Star-Spangled Freak

There's not been much to watch during this year's NBA Finals, as Tim Duncan and the lunch-pail ethos that defines his team's style of play has made for dreadful entertainment. The one breakthrough moment occurred as Ben Harper freaked the "Star Spangled Banner" on his slide guitar prior to Game 3. In another era, Harper's performance might have elicited some derision (though I don't know if Bill O'Reilly has weighed in yet), but at a moment when many Americans are feeling dislocated and disaffected, Harper's angular rendition spoke to the vertigo of the moment.

Of course, Harper was just tapping into a larger tradition of artists who have performed unique versions of the "Star-Spangled Banner" before major sporting events. Perhaps the most well known was Jose Feliciano's version, performed at Detroit's Tiger Stadium prior to a 1968 World Series game between the Tigers and St. Louis Cardinals. Performed at the height of anti-Vietnam protests, the version by the Puerto Rican-born Feliciano resonated among those pushing for a new version of American democracy and raised the ire of those who thought his highly idiosyncratic version was unpatriotic.
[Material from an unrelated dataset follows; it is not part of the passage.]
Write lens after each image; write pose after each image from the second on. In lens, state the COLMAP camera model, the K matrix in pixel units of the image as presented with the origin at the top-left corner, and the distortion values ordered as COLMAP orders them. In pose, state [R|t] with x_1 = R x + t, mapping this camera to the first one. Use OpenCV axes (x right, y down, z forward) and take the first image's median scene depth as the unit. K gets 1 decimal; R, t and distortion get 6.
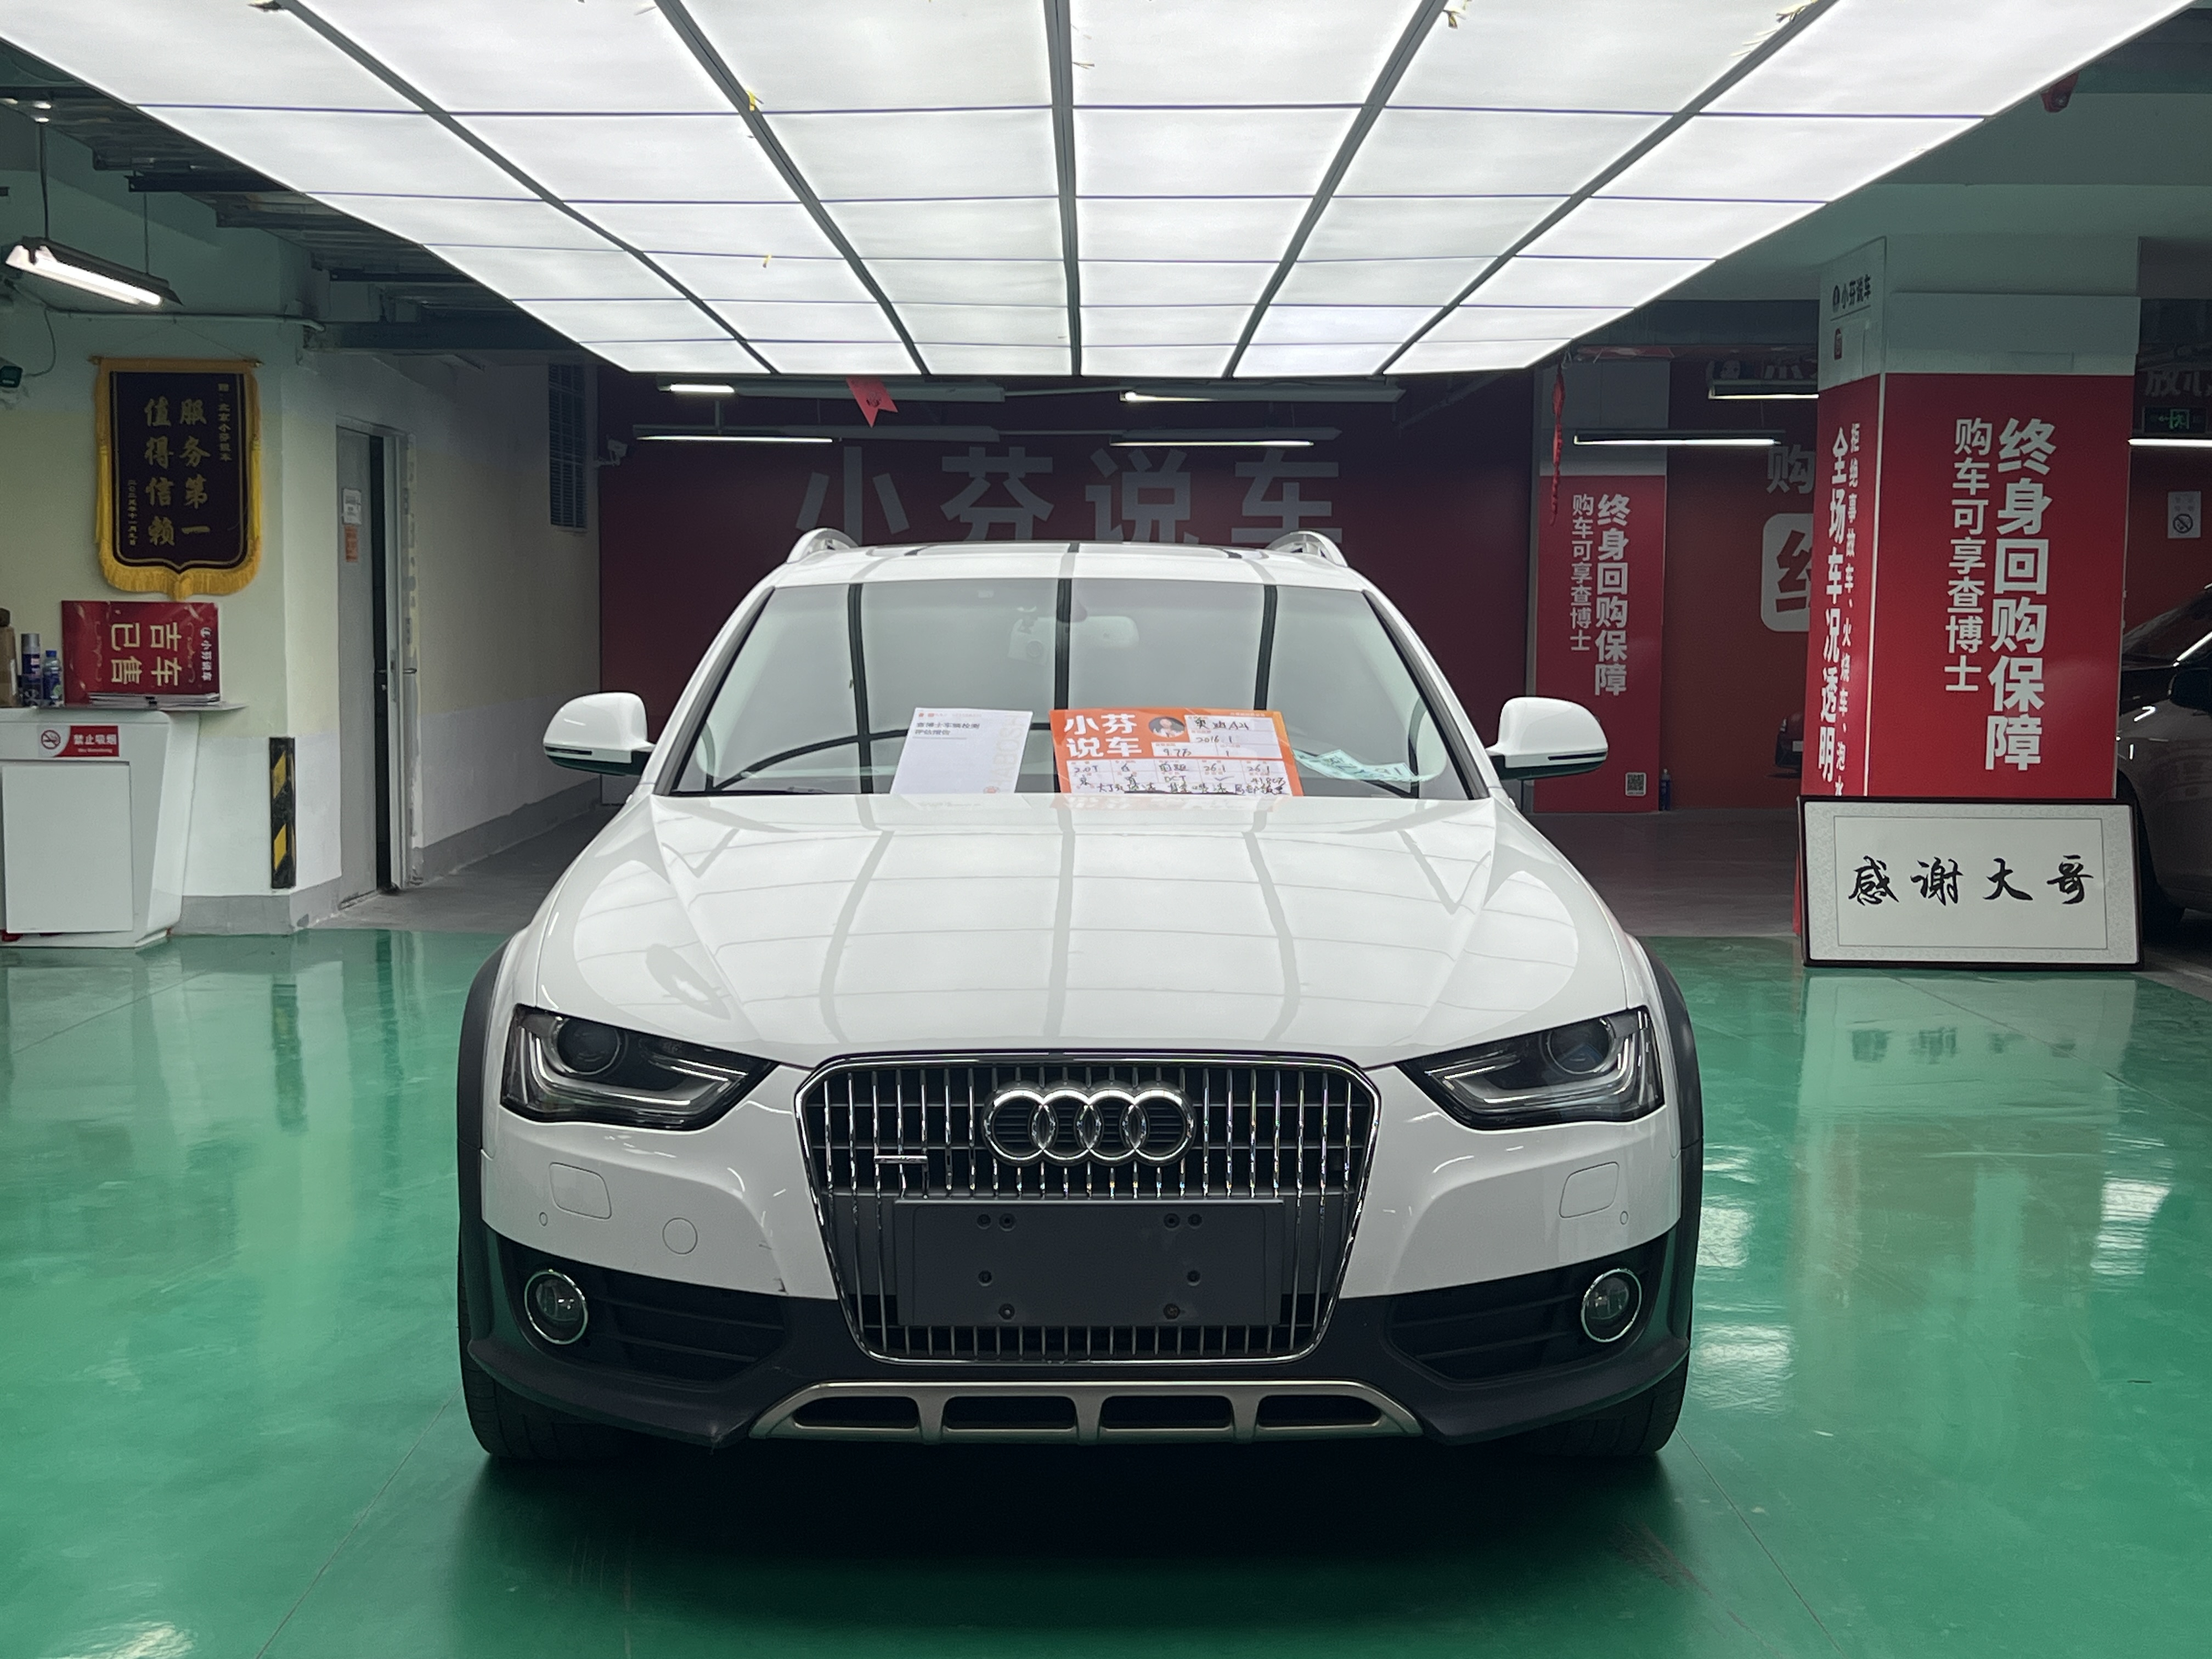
lens RADIAL K [[2877.8, 0, 1090.4], [0, 2877.8, 829.9], [0, 0, 1]] dist [0.077992, 0.000000]
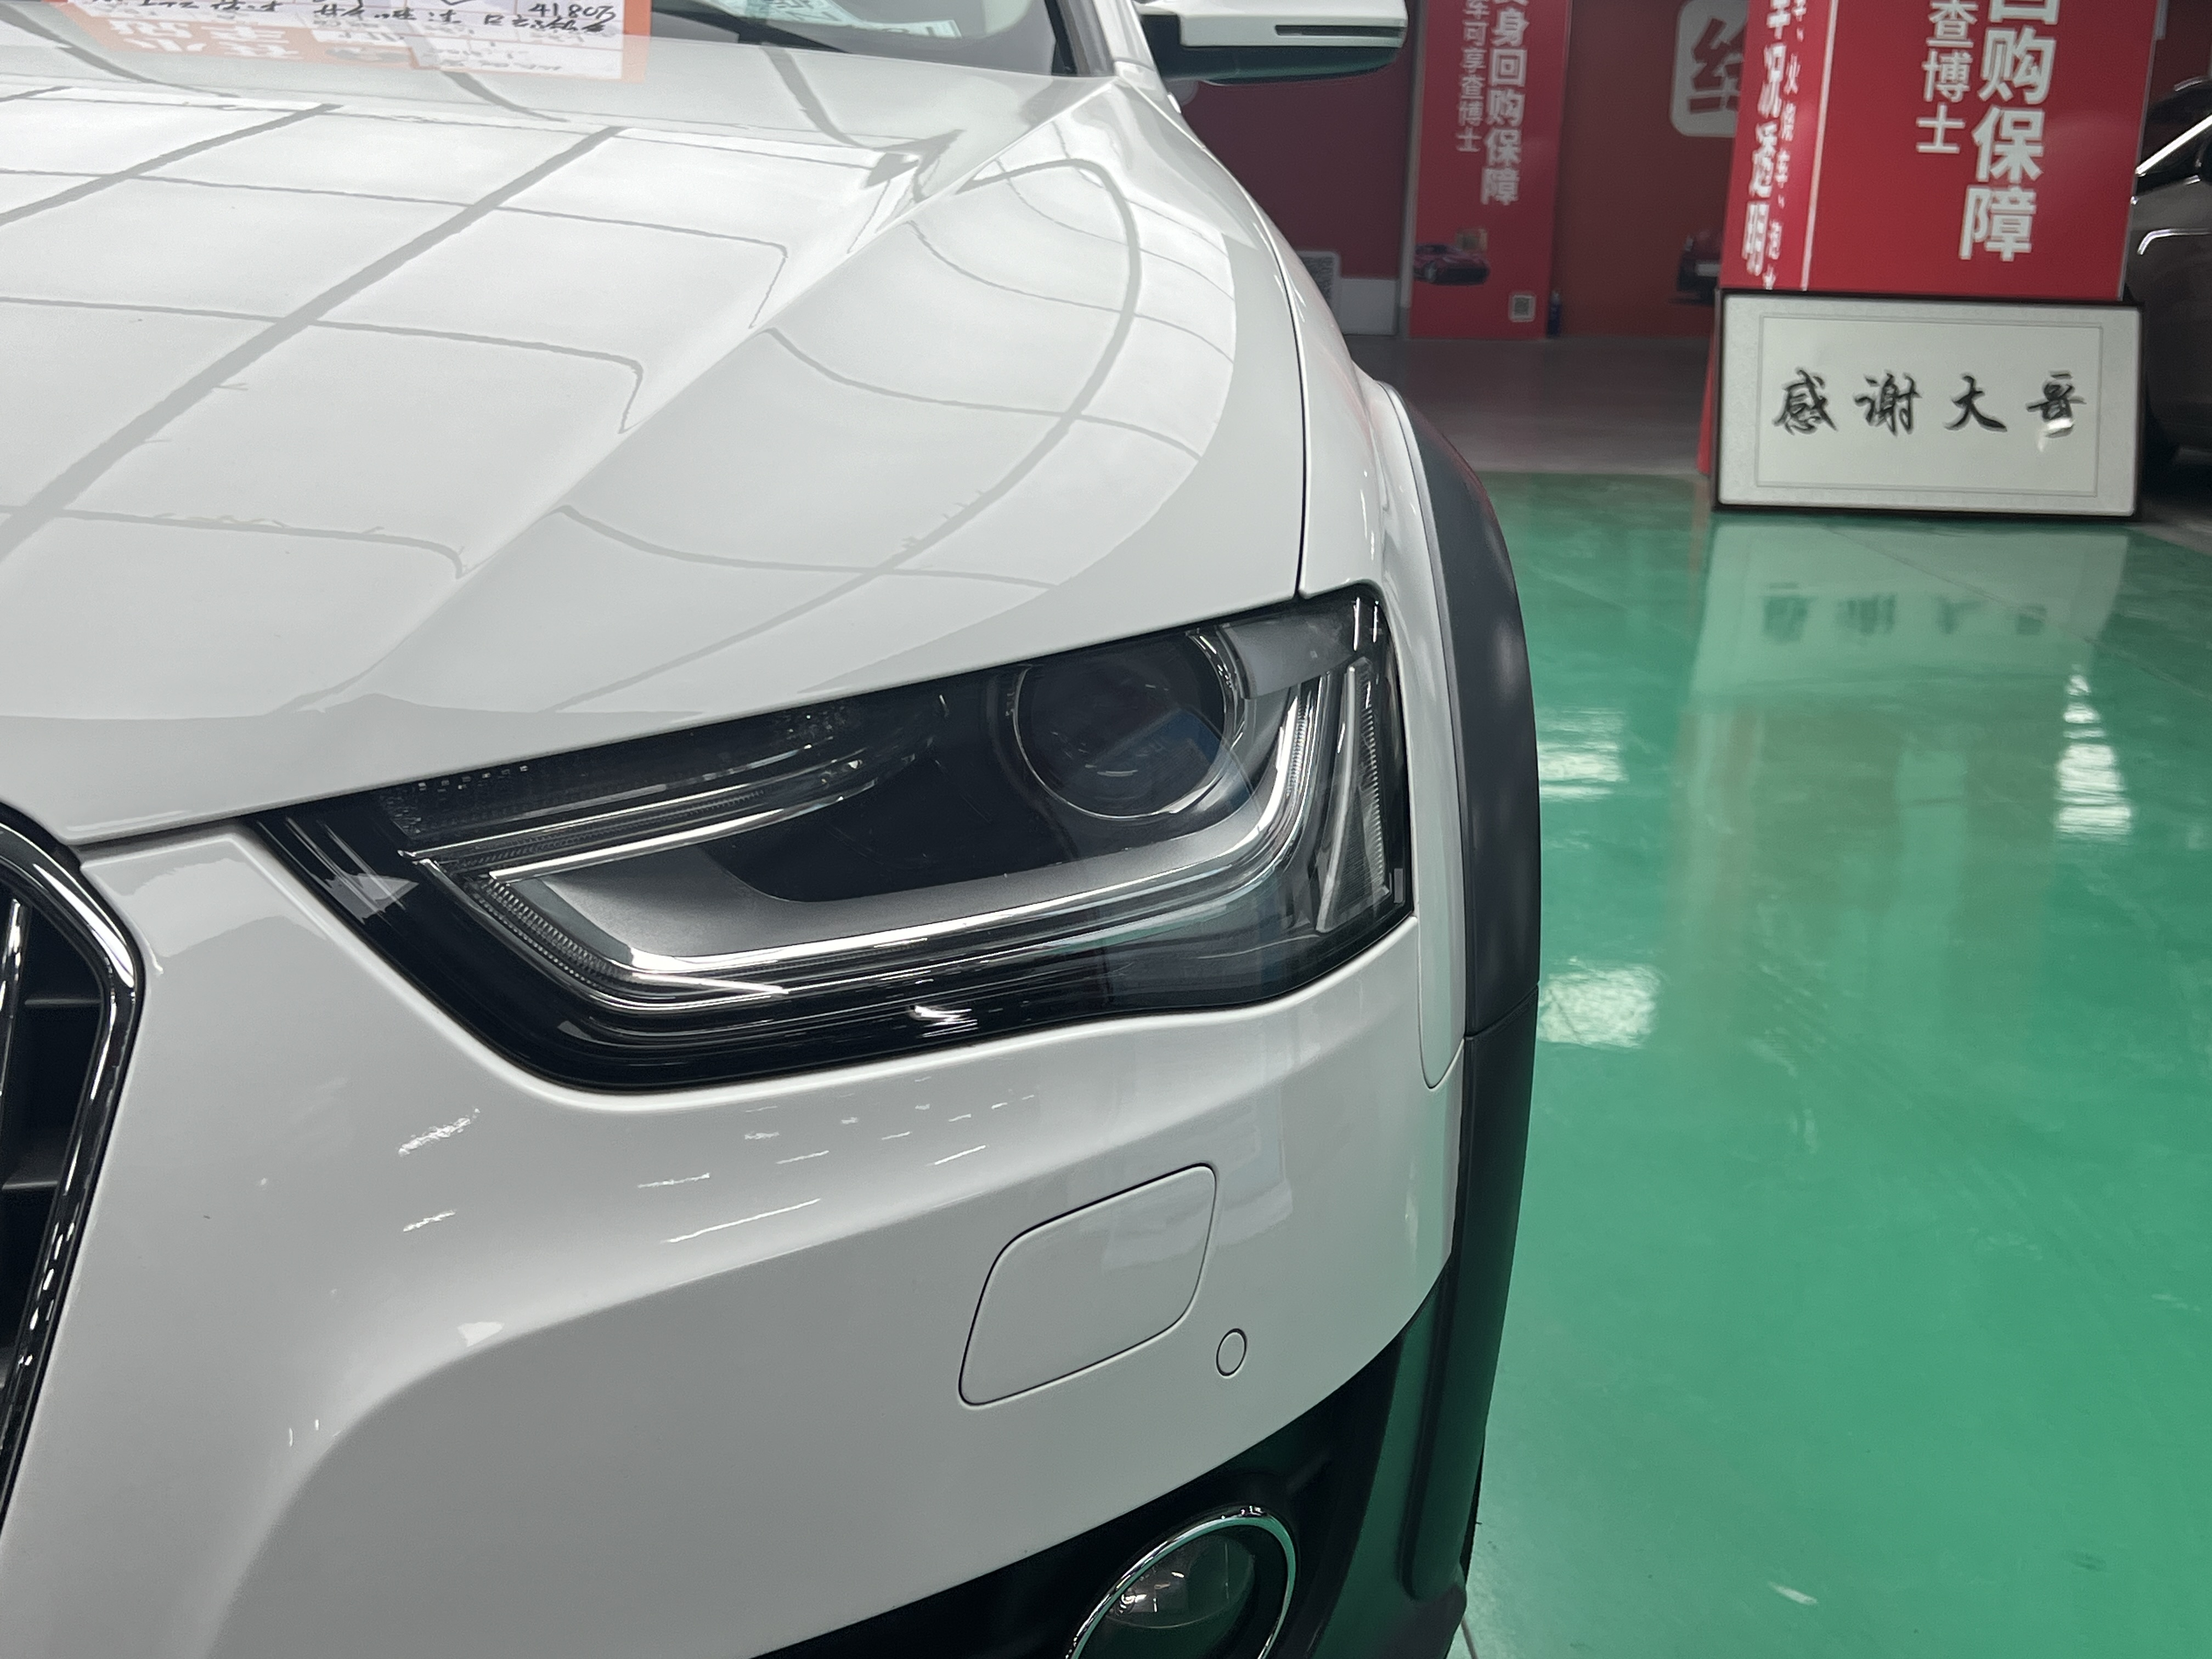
lens RADIAL K [[2710.6, 0, 1113.6], [0, 2710.6, 842.2], [0, 0, 1]] dist [0.042187, 0.000000]
pose [[0.999030, 0.017922, 0.040227, 0.117562], [-0.024488, 0.985276, 0.169208, 0.030621], [-0.036602, -0.170029, 0.984759, 0.546267]]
Nearly twenty-years later, it was Marvin Gaye who freaked the national anthem at the 1983 NBA All-star game at the LA Forum, with a drum machine, a reggae-styled backbeat and all the Soul-man swagger he could muster. It was a moment where Black Americans--and more than a few others--could again make a claim on American style democracy, by highlighting the pluralism that makes such a democracy work, especially as Reagan-era domestic policies put many people at risk. Performing a little more than a decade after his seminal protest recording "What's Going On," this was Gaye's last stand. A year later he would be dead, murdered by his father. That the NBA saw fit to revisit Gaye's moment, by staging a digitized duet between Gaye and his daughter Nona at the 2004 highlights how the radical underpinnings of Gaye's performance have been gutted from the popular imagination.

Ben Harper likely took his cue from Jimi Hendrix, who Woodstock inspired performance of the song in 1969, still brings into focus the jagged edges of this thing called America.